– Я очень надеюсь, что мадемуазель Лилетт прекрасно справится. Насколько мне известно, вы всегда нанимаете самых лучших помощниц.
Мадам Марсо радостно закивала, и в этот же момент из-за ее спины появилась та самая мадемуазель, о которой шла речь. Это была невысокая, бледная, в меру полная девушка с темными выразительными глазами и темными волосами, собранными на затылке в тугой пучок. Ее безупречно сшитое, но весьма скромное платье являлось как бы намеком на то, что только клиенткам позволительно блистать.

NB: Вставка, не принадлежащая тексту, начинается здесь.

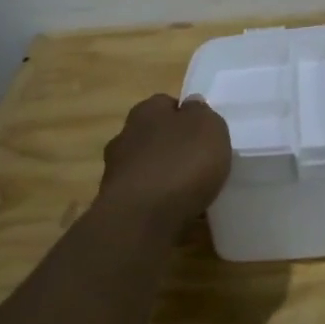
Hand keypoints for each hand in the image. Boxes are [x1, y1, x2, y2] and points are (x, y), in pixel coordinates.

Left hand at [98, 94, 232, 227]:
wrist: (141, 219)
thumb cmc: (181, 163)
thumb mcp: (208, 127)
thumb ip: (202, 113)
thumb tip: (191, 105)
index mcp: (146, 111)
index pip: (166, 104)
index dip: (186, 115)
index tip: (204, 133)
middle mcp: (125, 136)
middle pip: (154, 135)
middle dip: (173, 147)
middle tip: (199, 162)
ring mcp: (116, 172)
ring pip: (147, 167)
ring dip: (164, 175)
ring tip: (191, 192)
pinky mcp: (116, 204)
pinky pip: (144, 197)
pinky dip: (158, 202)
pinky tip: (177, 213)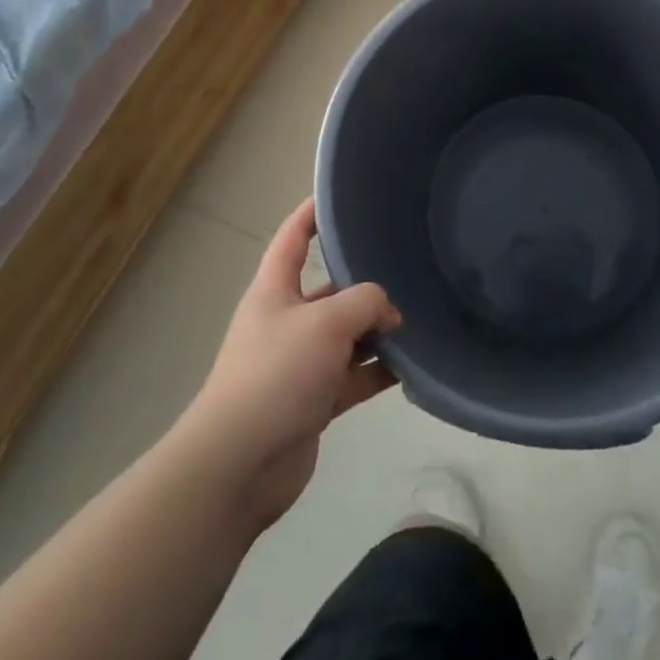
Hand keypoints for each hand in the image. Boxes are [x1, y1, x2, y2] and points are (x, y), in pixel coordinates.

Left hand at [181, 198, 401, 530]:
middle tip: (407, 267)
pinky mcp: (314, 401)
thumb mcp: (325, 322)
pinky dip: (378, 371)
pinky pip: (353, 376)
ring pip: (347, 335)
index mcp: (274, 290)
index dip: (313, 213)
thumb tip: (390, 312)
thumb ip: (365, 302)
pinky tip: (412, 366)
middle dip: (364, 282)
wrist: (240, 464)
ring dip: (377, 330)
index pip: (293, 238)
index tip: (341, 196)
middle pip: (330, 289)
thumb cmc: (276, 374)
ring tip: (419, 318)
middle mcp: (286, 321)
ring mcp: (300, 363)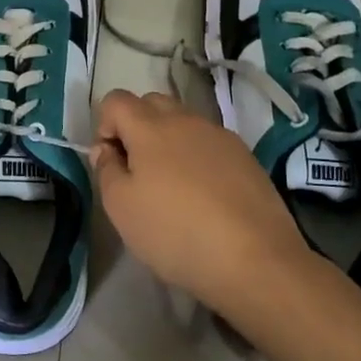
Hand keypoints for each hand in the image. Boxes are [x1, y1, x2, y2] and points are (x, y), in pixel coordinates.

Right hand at [92, 90, 313, 308]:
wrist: (256, 260)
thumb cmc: (175, 232)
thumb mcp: (121, 208)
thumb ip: (106, 170)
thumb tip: (107, 149)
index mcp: (150, 127)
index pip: (116, 100)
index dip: (104, 125)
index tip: (111, 162)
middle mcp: (186, 120)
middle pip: (151, 103)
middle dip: (136, 127)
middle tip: (138, 171)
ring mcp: (220, 136)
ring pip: (184, 122)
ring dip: (169, 142)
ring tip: (173, 187)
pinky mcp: (246, 157)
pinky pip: (210, 143)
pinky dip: (198, 158)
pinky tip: (204, 196)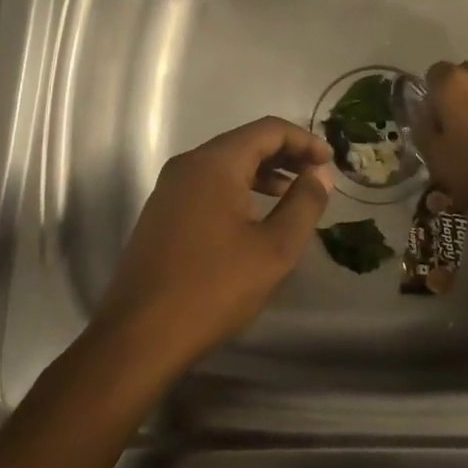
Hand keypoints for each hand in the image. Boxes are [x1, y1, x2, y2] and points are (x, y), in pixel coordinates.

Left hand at [93, 117, 334, 373]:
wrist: (138, 337)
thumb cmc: (213, 289)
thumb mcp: (274, 249)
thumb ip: (303, 204)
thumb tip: (320, 174)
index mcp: (214, 163)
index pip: (268, 130)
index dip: (304, 141)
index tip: (330, 163)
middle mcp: (188, 165)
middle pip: (245, 142)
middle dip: (285, 155)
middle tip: (316, 177)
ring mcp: (169, 189)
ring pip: (225, 164)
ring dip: (262, 173)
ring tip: (291, 196)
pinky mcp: (161, 213)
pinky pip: (208, 185)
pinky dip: (238, 189)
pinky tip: (254, 218)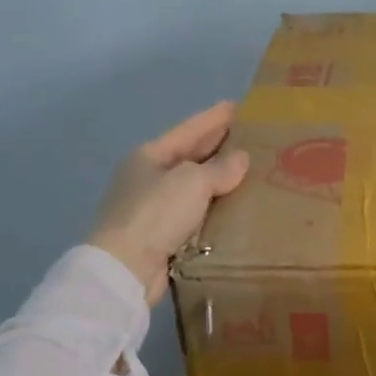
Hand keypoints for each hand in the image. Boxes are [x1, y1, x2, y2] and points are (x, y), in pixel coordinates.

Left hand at [89, 101, 250, 301]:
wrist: (125, 269)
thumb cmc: (156, 213)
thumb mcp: (192, 182)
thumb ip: (220, 168)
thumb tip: (240, 159)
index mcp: (149, 156)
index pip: (189, 130)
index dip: (214, 117)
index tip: (238, 106)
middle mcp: (148, 178)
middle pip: (189, 156)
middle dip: (218, 147)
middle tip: (250, 137)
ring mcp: (152, 208)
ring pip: (193, 187)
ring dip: (218, 180)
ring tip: (249, 172)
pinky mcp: (160, 236)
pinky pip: (194, 214)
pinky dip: (213, 209)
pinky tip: (234, 207)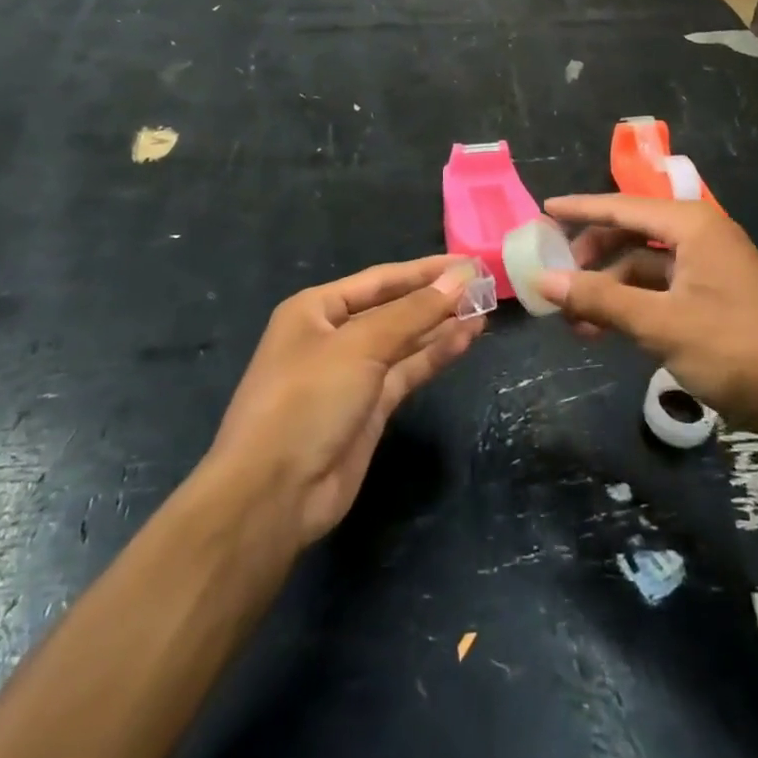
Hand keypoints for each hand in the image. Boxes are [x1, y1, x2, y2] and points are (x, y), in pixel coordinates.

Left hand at [210, 257, 485, 548]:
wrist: (273, 495)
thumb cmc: (307, 400)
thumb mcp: (360, 346)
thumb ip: (413, 313)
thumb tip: (459, 279)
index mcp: (316, 309)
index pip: (380, 279)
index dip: (425, 270)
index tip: (468, 262)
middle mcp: (333, 336)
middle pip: (394, 308)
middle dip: (435, 297)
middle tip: (484, 285)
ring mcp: (352, 374)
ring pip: (404, 341)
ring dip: (441, 326)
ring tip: (484, 310)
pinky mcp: (369, 409)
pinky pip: (407, 371)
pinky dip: (435, 355)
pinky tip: (466, 339)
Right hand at [538, 195, 757, 444]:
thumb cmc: (739, 349)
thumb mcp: (662, 325)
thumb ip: (602, 300)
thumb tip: (544, 281)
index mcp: (691, 226)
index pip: (621, 207)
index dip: (579, 209)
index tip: (542, 212)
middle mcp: (700, 237)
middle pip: (631, 235)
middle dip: (591, 257)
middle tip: (554, 279)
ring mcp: (710, 268)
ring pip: (644, 267)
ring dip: (609, 289)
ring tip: (574, 321)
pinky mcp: (716, 297)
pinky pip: (662, 290)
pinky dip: (633, 306)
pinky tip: (608, 330)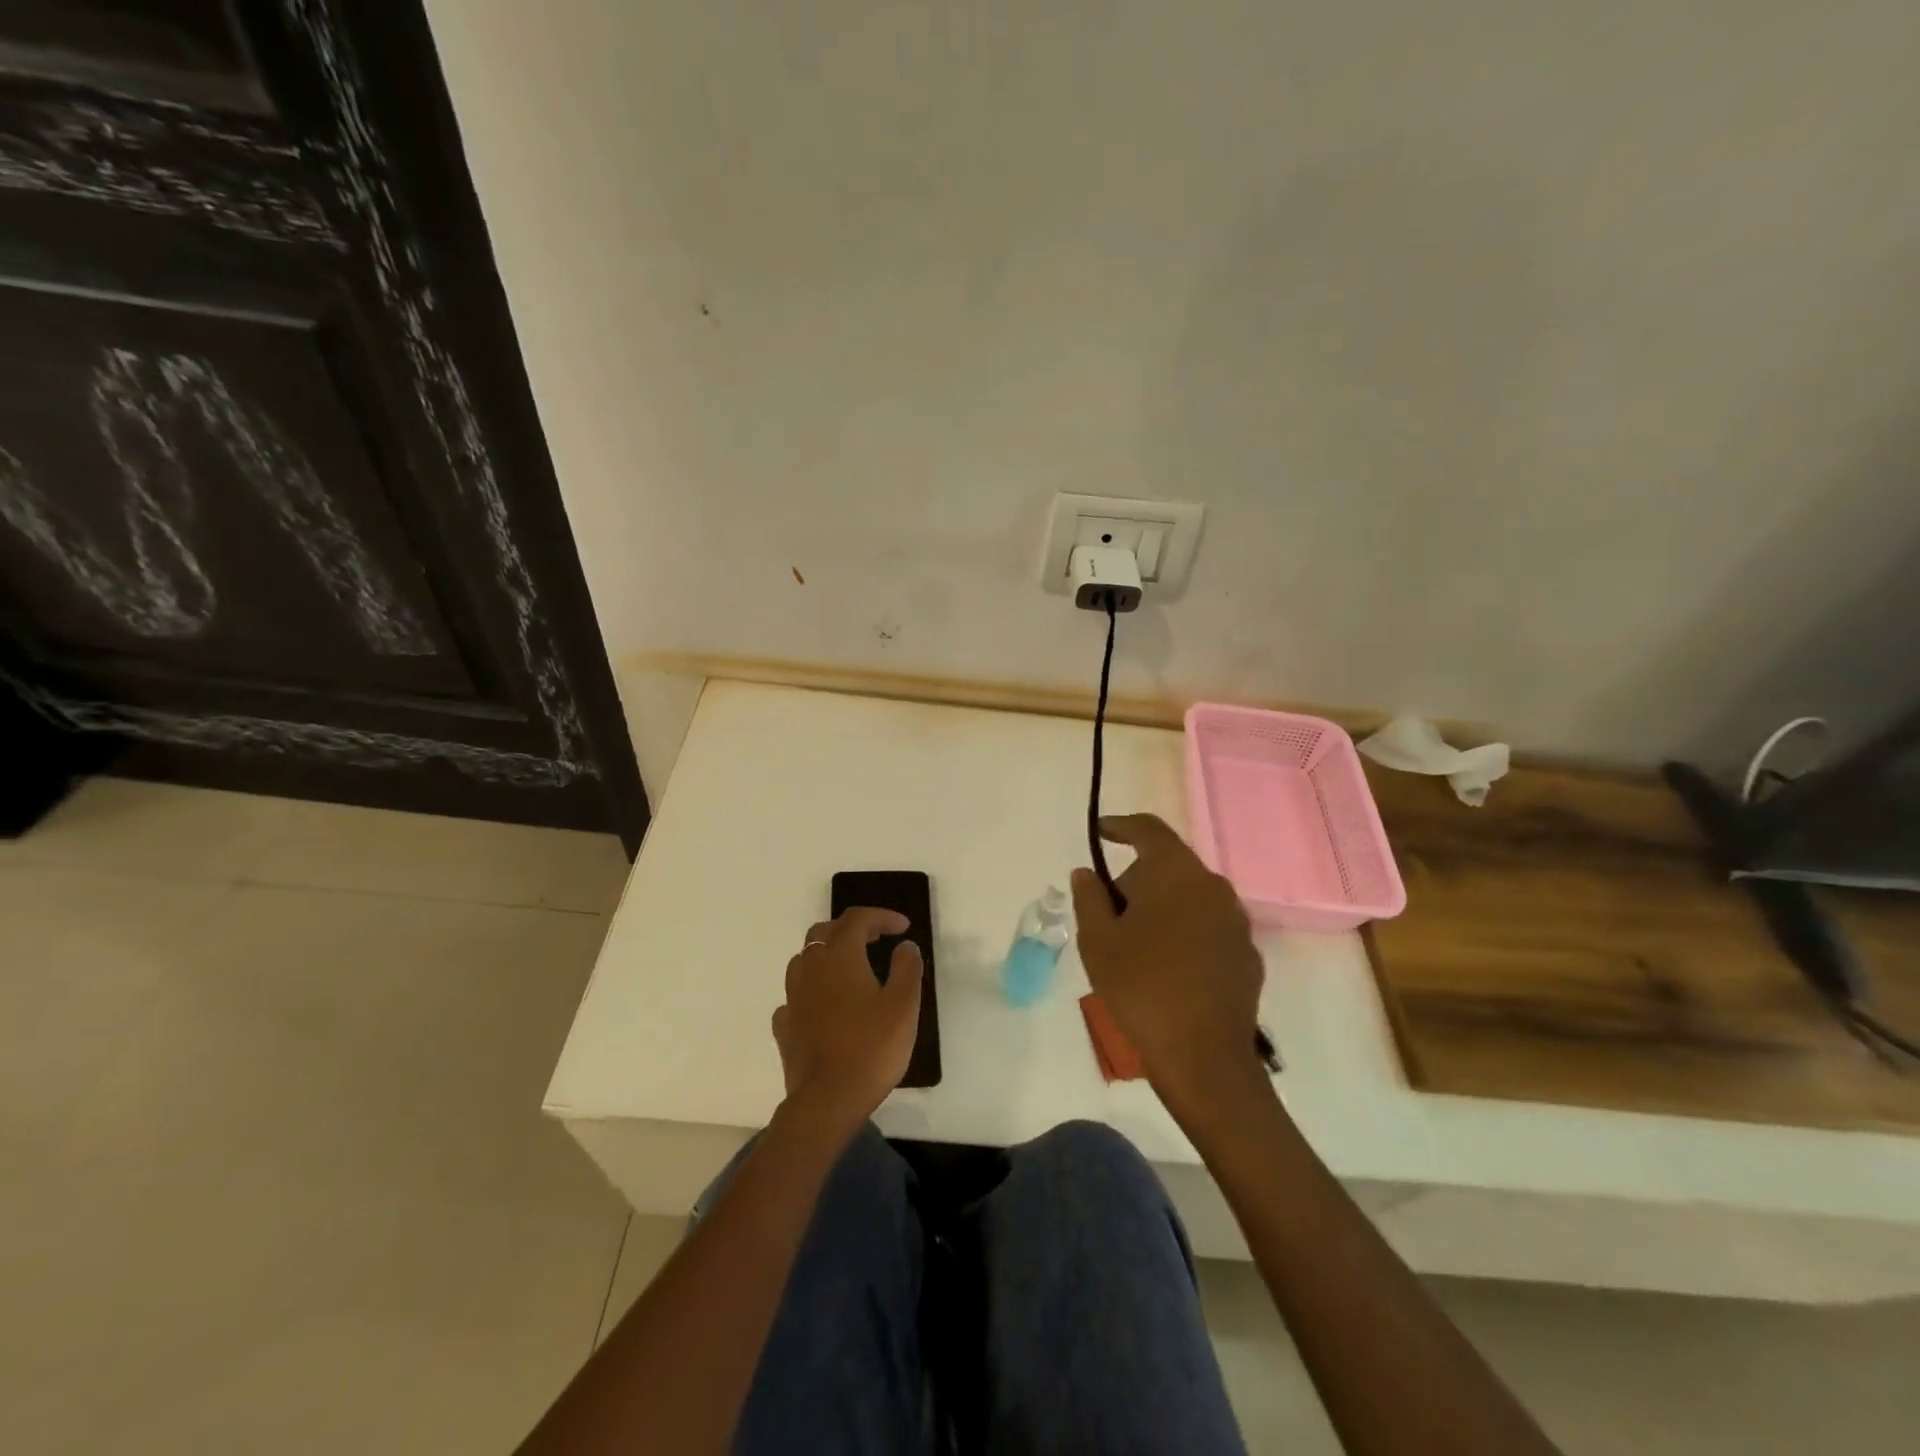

– Мадемуазель Лилетт, не могли бы вы заняться мисс Эверси? А я постараюсь вернуться как можно скорее, – попросила модистка.
– Mais bien sur[1], мадам Марсо. Будьте любезны пройти со мной, мисс Эверси.
Оливия последовала за девушкой и разделась за ширмой – сняла с себя одежду. После этого ее облачили в то, что должно было стать свадебным платьем, как только она примет окончательное решение относительно отделки и прочих мелочей. Мадемуазель Лилетт присела у ее ног со всеми портновскими орудиями пытки, включая булавки и сантиметр.
Вскоре выяснилось, что шиллинга не хватило на оплату дистанции – снаружи снова зазвучала проклятая песня. Певцы дошли уже до строчки «Бороздит на чужбине воды морские?», когда мадемуазель Лилетт вновь заговорила:
– Мисс Эверси, если вы не будете стоять спокойно, ваш подол получится не ровным, а волнистым. А волнистый ведь здесь неуместен, согласны?
– Извините меня, мадемуазель Лилетт. – Оливия послушно замерла.
– У вас такой изысканный вкус, мисс Эверси, – продолжала мадемуазель Лилетт.
– Благодарю вас, – сухо ответила Оливия, и это прозвучало так, как если бы она сказала: «Помолчите, пожалуйста».
– Очень удачно, что вы выходите замуж за такого великолепного мужчину, n’est-ce pas?[2] Виконт такой обаятельный, oui?[3]
– Oui, – тихо ответила Оливия, невольно прислушиваясь к словам баллады.
О, если бы у нее была другая фамилия… Сильвер, например. К «Сильвер» сложно подобрать рифму.
О, если бы в ее жизни не случилось того, о чем говорилось в этой песне.
О, если бы Лайон был здесь! Они бы вместе посмеялись над этой песней. И смеялись бы до тех пор, пока слезы не заструились бы по щекам и они не начали бы задыхаться от смеха.
Оливия закрыла глаза, охваченная гневом и тоской – такой мучительной, что ей даже стало нехорошо, – но она по-прежнему стояла как изваяние, и боль наконец, отступила. За эти годы Оливия научилась с ней справляться. Для этого прежде всего требовалась неподвижность.
– Должно быть, вы очень влюблены в вашего жениха, – проговорила портниха.
Влюблена? Оливия нахмурилась. Какого дьявола?! А впрочем… Ведь эти проклятые французы все время только и говорят что о любви. Вопрос же портнихи внезапно вызвал у нее головную боль – словно она решала алгебраическую задачу.